Speaking from Russia, Snowden talked via video link to hundreds of people at Auckland's Town Hall on Monday night.
Shortly before Snowden spoke, New Zealand Prime Minister John Key issued a statement saying New Zealand's spy agency, the Government Communications Security Bureau, or GCSB, has never undertaken mass surveillance of its own people which could be proven by previously declassified secret documents.
"Regarding XKeyscore, we don't discuss the specific programs the GCSB may or may not use," Key said, declining to discuss the program. "But the GCSB does not collect mass metadata on New Zealanders, therefore it is clearly not contributing such data to anything or anyone."
Snowden, however, claimed that New Zealand agencies did in fact collect information for the NSA and get access to it later on, further accusing Key of carefully parsing his words and avoiding the main issue by not talking about the program, Townhall reported.
"There are actually NSA facilities in New Zealand that the GCSB is aware of and that means the prime minister is aware of," Snowden said. "And one of them is in Auckland."
"To this day, he's said I won't talk about this. I won't talk about this because it's related to foreign intelligence," Snowden said. "But is it related to foreign intelligence if it's collecting the communications of every man, woman and child in the country of New Zealand?"

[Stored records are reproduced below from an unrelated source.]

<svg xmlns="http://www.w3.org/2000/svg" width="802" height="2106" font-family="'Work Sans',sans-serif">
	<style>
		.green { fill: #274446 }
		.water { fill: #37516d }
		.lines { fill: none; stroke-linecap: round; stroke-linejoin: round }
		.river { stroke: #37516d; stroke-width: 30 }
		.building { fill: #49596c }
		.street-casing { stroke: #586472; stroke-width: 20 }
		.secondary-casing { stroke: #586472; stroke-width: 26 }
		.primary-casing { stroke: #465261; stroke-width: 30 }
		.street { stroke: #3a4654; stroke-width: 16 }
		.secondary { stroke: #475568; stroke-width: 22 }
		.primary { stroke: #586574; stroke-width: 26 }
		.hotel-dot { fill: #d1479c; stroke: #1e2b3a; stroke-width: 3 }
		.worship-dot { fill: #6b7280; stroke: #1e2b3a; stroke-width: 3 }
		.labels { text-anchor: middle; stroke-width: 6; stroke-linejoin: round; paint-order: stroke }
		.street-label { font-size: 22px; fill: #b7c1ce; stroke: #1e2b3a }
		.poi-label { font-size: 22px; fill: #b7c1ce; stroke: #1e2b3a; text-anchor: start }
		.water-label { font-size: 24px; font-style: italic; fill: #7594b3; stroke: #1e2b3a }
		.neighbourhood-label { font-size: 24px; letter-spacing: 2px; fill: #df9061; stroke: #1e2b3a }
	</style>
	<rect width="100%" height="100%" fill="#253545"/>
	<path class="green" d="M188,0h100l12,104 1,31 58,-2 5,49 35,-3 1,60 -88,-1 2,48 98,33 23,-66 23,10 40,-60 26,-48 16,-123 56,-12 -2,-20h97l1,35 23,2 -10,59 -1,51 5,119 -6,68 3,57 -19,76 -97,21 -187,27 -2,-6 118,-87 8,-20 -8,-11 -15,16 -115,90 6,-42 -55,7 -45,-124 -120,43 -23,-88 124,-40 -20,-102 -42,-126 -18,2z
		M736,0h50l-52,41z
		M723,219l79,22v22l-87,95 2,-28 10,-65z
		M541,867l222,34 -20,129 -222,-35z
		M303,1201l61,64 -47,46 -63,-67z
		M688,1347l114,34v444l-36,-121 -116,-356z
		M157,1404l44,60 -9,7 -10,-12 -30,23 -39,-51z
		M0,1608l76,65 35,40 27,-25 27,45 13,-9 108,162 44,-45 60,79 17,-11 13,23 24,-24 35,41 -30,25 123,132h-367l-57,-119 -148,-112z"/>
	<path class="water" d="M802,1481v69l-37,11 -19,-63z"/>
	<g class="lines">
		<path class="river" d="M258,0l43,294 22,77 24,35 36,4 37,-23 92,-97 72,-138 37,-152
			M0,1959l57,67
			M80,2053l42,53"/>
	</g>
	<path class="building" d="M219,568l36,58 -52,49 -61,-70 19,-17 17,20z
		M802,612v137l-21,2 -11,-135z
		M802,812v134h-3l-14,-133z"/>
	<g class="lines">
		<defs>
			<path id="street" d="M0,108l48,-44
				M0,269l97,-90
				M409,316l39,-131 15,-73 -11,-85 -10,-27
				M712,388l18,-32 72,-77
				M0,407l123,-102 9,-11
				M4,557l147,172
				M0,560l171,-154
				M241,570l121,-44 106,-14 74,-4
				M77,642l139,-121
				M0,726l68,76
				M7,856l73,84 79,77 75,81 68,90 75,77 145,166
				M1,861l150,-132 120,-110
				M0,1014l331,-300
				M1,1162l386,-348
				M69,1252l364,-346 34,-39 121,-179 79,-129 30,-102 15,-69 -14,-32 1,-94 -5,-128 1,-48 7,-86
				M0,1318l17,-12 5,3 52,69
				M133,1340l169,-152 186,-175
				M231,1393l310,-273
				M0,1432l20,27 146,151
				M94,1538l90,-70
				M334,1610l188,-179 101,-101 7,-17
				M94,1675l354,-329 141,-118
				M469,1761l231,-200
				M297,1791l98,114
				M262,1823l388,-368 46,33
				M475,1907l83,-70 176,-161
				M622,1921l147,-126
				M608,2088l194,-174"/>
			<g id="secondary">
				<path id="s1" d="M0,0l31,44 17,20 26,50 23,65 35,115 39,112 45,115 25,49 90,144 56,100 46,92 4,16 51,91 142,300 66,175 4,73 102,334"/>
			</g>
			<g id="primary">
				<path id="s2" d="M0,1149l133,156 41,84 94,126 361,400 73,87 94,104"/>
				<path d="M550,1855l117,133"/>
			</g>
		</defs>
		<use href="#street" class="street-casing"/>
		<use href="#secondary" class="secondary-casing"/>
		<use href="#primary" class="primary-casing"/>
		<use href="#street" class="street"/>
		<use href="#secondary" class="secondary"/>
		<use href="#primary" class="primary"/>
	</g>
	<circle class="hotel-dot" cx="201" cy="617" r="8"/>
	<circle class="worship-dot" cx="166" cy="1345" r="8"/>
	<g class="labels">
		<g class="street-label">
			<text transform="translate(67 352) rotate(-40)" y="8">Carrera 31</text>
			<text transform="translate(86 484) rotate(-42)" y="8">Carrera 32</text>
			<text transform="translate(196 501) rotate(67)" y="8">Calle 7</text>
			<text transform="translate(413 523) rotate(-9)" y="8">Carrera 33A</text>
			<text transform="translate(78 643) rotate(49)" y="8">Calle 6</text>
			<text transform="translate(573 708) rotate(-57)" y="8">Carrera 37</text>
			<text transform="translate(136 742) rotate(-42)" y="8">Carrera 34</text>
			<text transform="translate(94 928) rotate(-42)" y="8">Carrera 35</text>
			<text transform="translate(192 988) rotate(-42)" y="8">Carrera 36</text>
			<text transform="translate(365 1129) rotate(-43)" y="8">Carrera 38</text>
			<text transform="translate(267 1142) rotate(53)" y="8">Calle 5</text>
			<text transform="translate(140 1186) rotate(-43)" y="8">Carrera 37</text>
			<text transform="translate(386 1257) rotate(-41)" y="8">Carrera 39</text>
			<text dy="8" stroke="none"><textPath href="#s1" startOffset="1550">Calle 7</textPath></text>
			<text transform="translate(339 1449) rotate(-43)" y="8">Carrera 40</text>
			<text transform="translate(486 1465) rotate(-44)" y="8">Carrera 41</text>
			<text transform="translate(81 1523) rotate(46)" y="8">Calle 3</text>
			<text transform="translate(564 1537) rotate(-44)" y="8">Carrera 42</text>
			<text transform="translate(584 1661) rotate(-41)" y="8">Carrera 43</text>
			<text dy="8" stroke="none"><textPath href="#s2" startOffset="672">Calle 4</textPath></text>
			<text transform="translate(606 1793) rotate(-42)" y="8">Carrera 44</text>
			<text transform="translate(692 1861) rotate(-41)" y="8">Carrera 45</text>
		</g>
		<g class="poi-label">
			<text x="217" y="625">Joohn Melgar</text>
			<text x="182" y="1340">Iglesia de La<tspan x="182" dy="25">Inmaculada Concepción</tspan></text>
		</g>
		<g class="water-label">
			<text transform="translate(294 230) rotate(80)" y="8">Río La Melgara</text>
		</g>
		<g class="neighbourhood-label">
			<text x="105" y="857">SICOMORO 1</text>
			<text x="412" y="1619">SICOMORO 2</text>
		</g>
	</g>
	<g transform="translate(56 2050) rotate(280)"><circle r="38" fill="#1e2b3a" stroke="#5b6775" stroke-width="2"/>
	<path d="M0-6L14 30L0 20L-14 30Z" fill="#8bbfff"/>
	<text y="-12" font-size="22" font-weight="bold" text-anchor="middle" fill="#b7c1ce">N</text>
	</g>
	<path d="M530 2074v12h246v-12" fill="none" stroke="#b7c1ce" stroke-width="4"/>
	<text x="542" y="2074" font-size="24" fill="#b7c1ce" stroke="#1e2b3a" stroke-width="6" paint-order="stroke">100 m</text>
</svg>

The event, organized by indicted Internet entrepreneur Kim Dotcom, who is fighting U.S. attempts to extradite him on racketeering charges over his now-shuttered file-sharing site Megaupload, also featured speeches from American journalist Glenn Greenwald and WikiLeaks founder Julian Assange via video links from London.
"Greenwald produced NSA slides that he said showed the GCSB had taken steps to engage in mass surveillance through a program called Project Speargun," according to the AP.
But Key said the program was rejected, and instead an alternative program was adopted for organizations to opt into. "Put simply, it never happened," Key said.
Meanwhile, the Town Hall event was held five days before New Zealand's general election.